My heart sinks when I see that my next patient is a young woman whom I have seen quite frequently over the past few months with symptoms of irritable bowel syndrome. She has been reluctant to believe this could be the diagnosis because she is not under stress. Over several consultations I have examined, reassured, tried medication, done all the relevant blood tests and arranged an abdominal ultrasound (which was normal). I have also investigated her concerns about pelvic inflammation by examination and swabs. I really didn't see what else I could do today, and called her into my room with a heavy heart.

To my surprise and delight she was all smiles and said her tummy ache is better although she still has some bloating, and the IBS information sheet I gave her last time was very helpful. Phew!

What seems to have happened is that over several consultations in which she was listened to and her concerns taken seriously, she gained enough confidence in me to accept my opinion. A doctor whom the patient trusts will be much more effective, and I have saved the NHS the cost of a specialist gastroenterology opinion, which is where I feared we were heading.
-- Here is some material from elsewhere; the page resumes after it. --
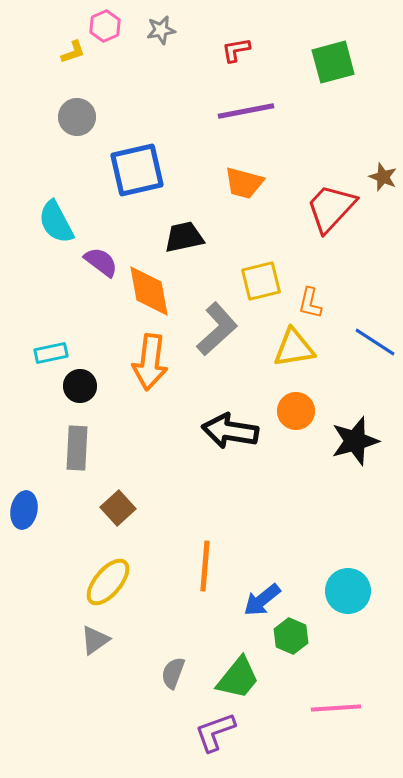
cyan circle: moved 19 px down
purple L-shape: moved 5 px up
How sad that Government policy sees little value in personal doctoring.

Tuesday 12 March 2013

Hello again

I had not intended the title of my last posting (“Goodbye”) to indicate that I was going to stop blogging. But I found it more and more difficult to think of what I might write next, and in the end I decided that it should be my swansong after all. I am most grateful to those readers who kindly wrote to enquire whether I was alright.

Of course, I wasn't. Not really. Burned out, I suppose. I felt as though I had been dragging along the bottom for some time, although when I look back at diary entries from decades ago I can see that I have felt inadequate and unhappy as a doctor for much of my career. Not a brilliant career choice then, you may think! I recently attended the funeral of the schoolmaster who encouraged me to study medicine, so now I only have myself to blame.
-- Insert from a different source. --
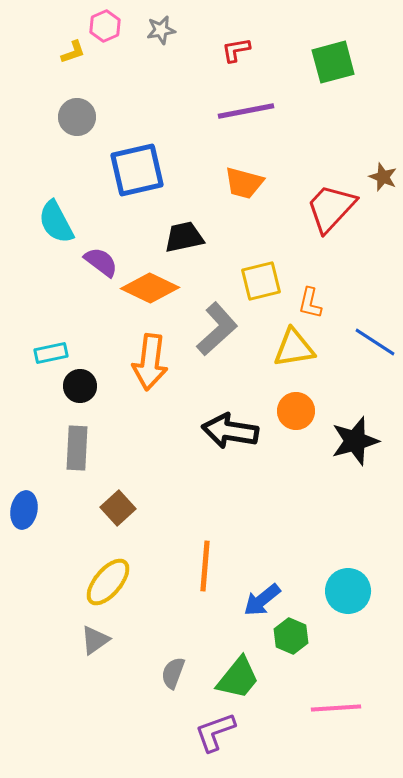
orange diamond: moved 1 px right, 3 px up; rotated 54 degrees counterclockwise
I was finding the blog increasingly hard to write. It was based on the “reflective log” which I keep, partly for appraisal purposes (to convince my appraiser that I occasionally think about what I'm doing) and partly to look back on when I am in the Sunset Home for Old Doctors (who never die but just lose their patients). But I would edit it, polish the prose, try to make it seem educational or witty, and try not to make myself sound like an idiot. Which was hard work.

But when I was appraised recently, my appraiser was enthusiastic about my professional log and suggested I think about publishing it in some way. She also thought I was reasonably competent as a doctor, so her judgement is clearly suspect, but it made me wonder about whether I should start blogging again.

So here's the deal. I intend to publish the log “as is”, just as I write it, apart from a few minor adjustments to keep things as anonymous as possible. It may not be witty and it may not be educational, but it will be honest. Please be gentle with your criticism. Remember, it's all my appraiser's fault anyway.

We have had a lot of changes in the practice over the past few years, one of which is that I have cut down my hours considerably. This has given me some breathing space, and allowed me to renew my sense of vocation and interest in my patients. I am very grateful to my partners for allowing me to remain in the practice working reduced sessions; for some reason they seemed keen that I should stay. I must say that I have a high opinion of them, and I am glad that the younger partners seem as motivated and concerned for patients as we oldies like to think we are.